RE: The HoboDAO Contests Begin!
it's necessary for the intended consequence of bringing all profitable behavior into light.
I don't understand what you mean by this sentence.
Would you elaborate on your idea of a vote-selling scheme? And/or "undermining honest curation"? When I sponsor someone, it is because I have read their content and have chosen to support them. Is that not honest curation?
It's also not content-indifferent. I, a real person who has read some content, want to support the author of that content.
Perhaps the disconnect between our perspectives comes from how we consume content. I like particular authors, and I subscribe to them. It matters to me, the whole of their body of work, what they've done before and what, based on that, I can expect from them in the future. You presumably read whatever happens to be in front of you at any given moment, and find what they've done before or are likely to do in the future irrelevant?

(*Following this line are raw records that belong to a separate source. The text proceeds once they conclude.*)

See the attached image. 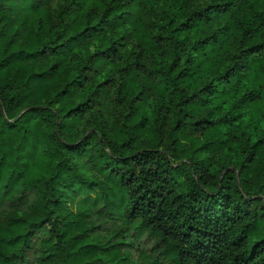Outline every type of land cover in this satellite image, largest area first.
I'll return each instance as SVG.
<instances>
[{
    "label": "trees",
    "instance_id": "trees-1",
    "mask_svg": "<svg viewBox=\"0 0 264 264\" xmlns=\"http://www.w3.org/2000/svg\"><path fill=\"white\" fill-rule=\"evenodd\" d=\"M187 7L0 0V264H264V0ZM103 64L131 75L130 110L83 124ZM97 200L156 248L103 238Z\"/></svg>",
    "mask_w": 264,
    "mask_h": 264
},
{
    "label": "rangeland",
    "instance_id": "rangeland-1",
    "mask_svg": "<svg viewBox=\"0 0 264 264\" xmlns=\"http://www.w3.org/2000/svg\"><path fill=\"white\" fill-rule=\"evenodd\" d=\"M121 1V0H119ZM127 1V0H123ZM212 0H187V9L191 11H198L204 7H206ZM160 3V0H158ZM153 6V3H152ZM148 18L149 20H155L156 22L159 20V13L156 10V7L147 8ZM123 30H127L126 28L115 30L116 33H120ZM129 30V28H128ZM125 40V50L130 54L129 62L133 64L132 67H135V64L138 60L143 64H149L152 58V50L153 44L150 39H146L143 41L139 38L136 32L128 33L124 38ZM91 50H94L91 47ZM125 67V65H124ZM130 67V69L132 68ZM98 71H95V68H89V77L91 81L95 84H100L103 86L100 93L99 104H96L93 111L90 114H87L86 118L83 121V124L86 123V120H95L97 116L96 110H101L108 122H118L121 123L124 118L127 116L130 106L128 103V99L134 95L133 87L127 80L131 79V75H122L121 72L117 71V69L112 68L110 66L101 65L97 68ZM154 109L152 103H149L148 110L151 111ZM81 128L82 124L79 125ZM93 205L91 216L93 222L99 226V234H102L103 238H107L116 235V238H123L125 242H130L133 245H139L145 247L149 250H154L156 248L157 240L149 238L147 234H144L141 230L134 228H126L124 225L122 226V222L120 220H116L114 218L107 217L105 215L106 209L104 203L100 200L95 201ZM124 247L128 248V245ZM130 247V246H129ZM137 249L134 248L131 255L137 256Z\"/></svg>",
    "mask_w": 264,
    "mask_h": 264
},
{
    "label": "clouds",
    "instance_id": "clouds-1",
    "mask_svg": "<svg viewBox=\"0 0 264 264\" xmlns=\"http://www.w3.org/2000/svg\"><path fill=\"white\" fill-rule=\"evenodd\" d=\"M138 227H139V224L136 225V228H138ZM133 230L135 231V228Z\"/></svg>",
    "mask_w": 264,
    "mask_h": 264
}]
</instances>
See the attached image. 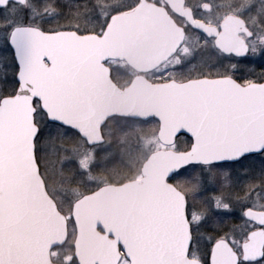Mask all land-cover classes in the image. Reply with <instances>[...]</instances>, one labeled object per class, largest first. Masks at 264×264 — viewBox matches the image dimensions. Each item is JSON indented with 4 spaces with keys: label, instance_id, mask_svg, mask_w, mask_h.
Wrapping results in <instances>:
<instances>
[{
    "label": "snow or ice",
    "instance_id": "1",
    "mask_svg": "<svg viewBox=\"0 0 264 264\" xmlns=\"http://www.w3.org/2000/svg\"><path fill=\"white\" fill-rule=\"evenodd\" d=\"M155 9L140 95L108 53L134 57ZM257 61L264 0H0V264H264Z\"/></svg>",
    "mask_w": 264,
    "mask_h": 264
},
{
    "label": "water",
    "instance_id": "2",
    "mask_svg": "<svg viewBox=\"0 0 264 264\" xmlns=\"http://www.w3.org/2000/svg\"><path fill=\"white\" fill-rule=\"evenodd\" d=\"M146 19L152 25V30L137 43L136 55L134 57L127 56L119 49L108 53L112 59L126 61L128 65L138 72H148L144 69L152 68L155 61L163 58L168 51L165 46V39L169 31L170 21H168L167 17L163 15L162 10L159 9L146 13ZM134 87L138 94L143 95L149 87L148 81L145 80V78L137 77L135 79ZM99 222L102 225L107 223L108 227L115 230L114 225L108 221L101 219ZM94 229L95 224L88 229V246L97 248L102 255L110 256L115 251V240L106 241V239L101 237L99 232L94 231ZM43 239L49 243L63 240L64 232L62 229H56L55 227L50 226L44 231ZM21 243L35 249L36 238L30 236L22 240ZM81 243H83V239Z\"/></svg>",
    "mask_w": 264,
    "mask_h": 264
},
{
    "label": "flooded vegetation",
    "instance_id": "3",
    "mask_svg": "<svg viewBox=\"0 0 264 264\" xmlns=\"http://www.w3.org/2000/svg\"><path fill=\"white\" fill-rule=\"evenodd\" d=\"M117 64H122L123 67H119V75L116 76V84L121 88L125 87L128 83L133 81V77H142L146 78L147 81H155L156 76L160 75L155 69L148 72H138L134 68H132L126 61L116 60ZM257 64L264 63V61H257ZM260 69L256 68V74L259 75Z\"/></svg>",
    "mask_w": 264,
    "mask_h": 264
},
{
    "label": "rangeland",
    "instance_id": "4",
    "mask_svg": "<svg viewBox=\"0 0 264 264\" xmlns=\"http://www.w3.org/2000/svg\"><path fill=\"white\" fill-rule=\"evenodd\" d=\"M108 2H111V0H108ZM154 127H155V125L153 124V125H152V128H154ZM148 130H149V129H146V131H148ZM69 234H70V240L75 238V233L72 232L71 227H69Z\"/></svg>",
    "mask_w": 264,
    "mask_h": 264
},
{
    "label": "trees",
    "instance_id": "5",
    "mask_svg": "<svg viewBox=\"0 0 264 264\" xmlns=\"http://www.w3.org/2000/svg\"><path fill=\"white\" fill-rule=\"evenodd\" d=\"M71 242V240H69V243Z\"/></svg>",
    "mask_w": 264,
    "mask_h": 264
}]
</instances>
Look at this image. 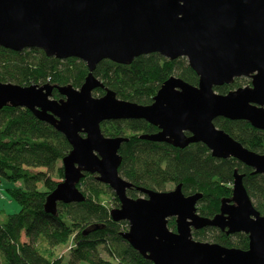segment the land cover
Here are the masks:
<instances>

Forcing all profitable behavior into the light is just the curve making it difficult for exploiters to hide their farming or circle jerking activities in micro voted comments and avoid scrutiny and possible detection from free downvotes. Basically if you're farming 10c comments all day, you're losing so much money to the curve you might as well just vote honestly. That's the intended effect of the curve.
You may not be using the scheme in a content agnostic way, but the scheme itself is indifferent to how you use it. If someone sponsored a bunch of their own new alt accounts and produced dull but perfectly coherent content, they get to enjoy votes they effectively paid for; votes that wouldn't have gone their way otherwise and votes that are content agnostic. This is why I'm against the scheme.
Honestly improv, the best way to support an author you like is to just vote for them. Or you can send them a little bit of money if you wish, as a tip. Paying for them to get a vote either directly (eg bid bots) or indirectly (eg this scheme) usually results in some price that needs to be absorbed by the system. Please have a think about it.
I do think about it, and thank you for your respect in this conversation.
I know this is important to you. And it is to me, too, because I think @steembasicincome is a force for good on the platform, a force that lifts up poorer members of the community, and is not the same as a bidbot.
You are concerned about the possibility that people aren't using it like its stated intentions, that they're sponsoring alts. I don't think that's a thing that happens with this project. I think SBI does a good job of making sure no one can do that.
My experience with it, which goes back to nearly its inception, is a tremendously positive one. It's usefulness building support for projects like freewritehouse has kept those projects growing. It's useful as contest support, because it helps people who are engaging on the platform stay engaged. And, of course, its mission to provide a basic income through the power of Steem, I think is a worthy one.
I acknowledge that it's so lofty a goal that it might be met with skepticism. But because of that goal, they do a few things. One: it's built sustainably. No one gets to say, "here's a sum of money, now upvote this post for that amount". Rather, it's a lifetime investment. Also, there ARE finite resources, so buying levels for yourself would be considered an abuse.
Two: you have to sponsor someone else. You will never get as large a personal return as you would by behaving selfishly. You must be willing to lift up others in the community.
Three: the people behind it work hard to make it a force for good. They support community-enriching projects by sponsoring them into the program themselves. It is run by people trying to make the world a better place.
Anyways, I hope you'll do more research into it. Don't dismiss SBI as just an elaborate vote-selling scheme. See the impact it makes. See the projects that use it. Evaluate how much good (or bad, if you come to that conclusion) has come of its efforts.
And thank you for the respect. It means a lot.
that was quite an interesting negotiation. Rarely see it in this quality here.